Excerpt provided:
வேதநெறி யறியாத மாந்தர் தங்கள்
வித்தைபலிக் காதுரஸ வாதம் வாதம்
மாதர்மனக் குறைகொண்ட மடையர்க் கெல்லாம்
வாதமது கீல்வாதம் முடக்கு வாதம்
ஓதுகுறை யேதுமிலாக் குருவின் பாதம்
உற்றவர்க்கே வாதப்ர ஸாதம் போதம்
கோதுறுமோ ரிச்சையிலாக் குணவா னுக்கே
கோதில்லா வாதவித்தைக் குணமாம் கண்டீர்
vētaneṟi yaṟiyāta māntar taṅkaḷ
vittai palik kāturasa vātam vātam
mātarmanak kuṟaikoṇṭa maṭaiyark kellām
vātamatu kīlvātam muṭakku vātam
ōtukuṟai ētumilāk kuruvin pātam
uṟṟavarkkē vātapra sātam pōtam
kōtuṟumō riccaiyilāk kuṇavā ṉukkē
kōtillā vātavittaik kuṇamām kaṇṭīr
People who do not know the Vedic/dharmic path—
for them, their skill/“science” will not bear fruit; it becomes only talk of rasavādam and vādam (alchemy and disputation).
For all the dull-witted who have a deficiency in mind—(or whose mind is troubled by women)—
that “vādam/vātam” becomes kēḻ-vātam (lower vāta) and muṭakku-vātam (stiffening/paralytic vāta).
For those who have truly taken refuge at the feet of the Guru in whom there is no defect in teaching/recitation,
for them there is the “prasādam” (boon/grace/remedy) of vādam/vātam, and awakening/understanding.
Only for the virtuous one who has no biting/gnawing desire,
the faultless art/knowledge of vādam/vātam becomes an innate quality—know this.
Without right ethical/spiritual orientation, what people call “knowledge”—even alchemy or clever argument—does not mature; it degenerates into mere contention, and in the Siddha lens it even turns into disorder of vāta (wind) in the body.
But those who hold to the Guru’s feet—where teaching is without omission or flaw—receive both: a ‘prasādam’ that can be read as medicinal relief from vāta-disorders and as the Guru’s grace that yields true understanding.
Only the desireless, disciplined person can carry the stainless “vādam” (whether the alchemical doctrine, yogic method, or right reasoning) as genuine virtue rather than as showy technique.
This verse uses a characteristic Siddhar double-register: the same word-field points simultaneously to (1) medical vāta (வாதம்: the wind-humour and its diseases), (2) vāda (வாதம்: argumentation/disputation), and (3) rasavādam (ரஸவாதம்: alchemical/iatrochemical practice involving ‘rasa’—mercury/essence).
1) Critique of knowledge without dharma: “Veda-neri” here functions less as sectarian Vedic orthodoxy and more as the ‘right path’—discipline, ethical order, and inner fitness. Lacking this, “vithai” (skill/learning) does not “palikkum” (bear fruit). Siddhar critique often targets showmanship: alchemy and debate pursued for ego, wealth, or rivalry.

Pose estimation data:
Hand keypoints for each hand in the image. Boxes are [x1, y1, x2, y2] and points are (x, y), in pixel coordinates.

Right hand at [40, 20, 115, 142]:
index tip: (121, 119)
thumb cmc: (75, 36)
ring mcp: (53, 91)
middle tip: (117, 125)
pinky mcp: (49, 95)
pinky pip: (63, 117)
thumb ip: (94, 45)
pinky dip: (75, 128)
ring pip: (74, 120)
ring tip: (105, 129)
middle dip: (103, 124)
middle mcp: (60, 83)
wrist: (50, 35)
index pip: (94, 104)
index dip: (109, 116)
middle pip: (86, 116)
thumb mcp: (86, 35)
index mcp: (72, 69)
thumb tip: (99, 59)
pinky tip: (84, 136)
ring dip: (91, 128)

Using the information:
- A) According to the Siddhar verse's commentary, what does "palikkum" mean?
- B) List the three meanings that the Siddhar verse's commentary says the same word-field points to at once.
The items above are separate material with no connection to the Siddhar verse.

Responses by task:
- A) Bear fruit.

- B)
1. Medical vāta (வாதம்: the wind-humour and its diseases)
2. Vāda (வாதம்: argumentation/disputation)
3. Rasavādam (ரஸவாதம்: alchemical/iatrochemical practice involving 'rasa', meaning mercury/essence)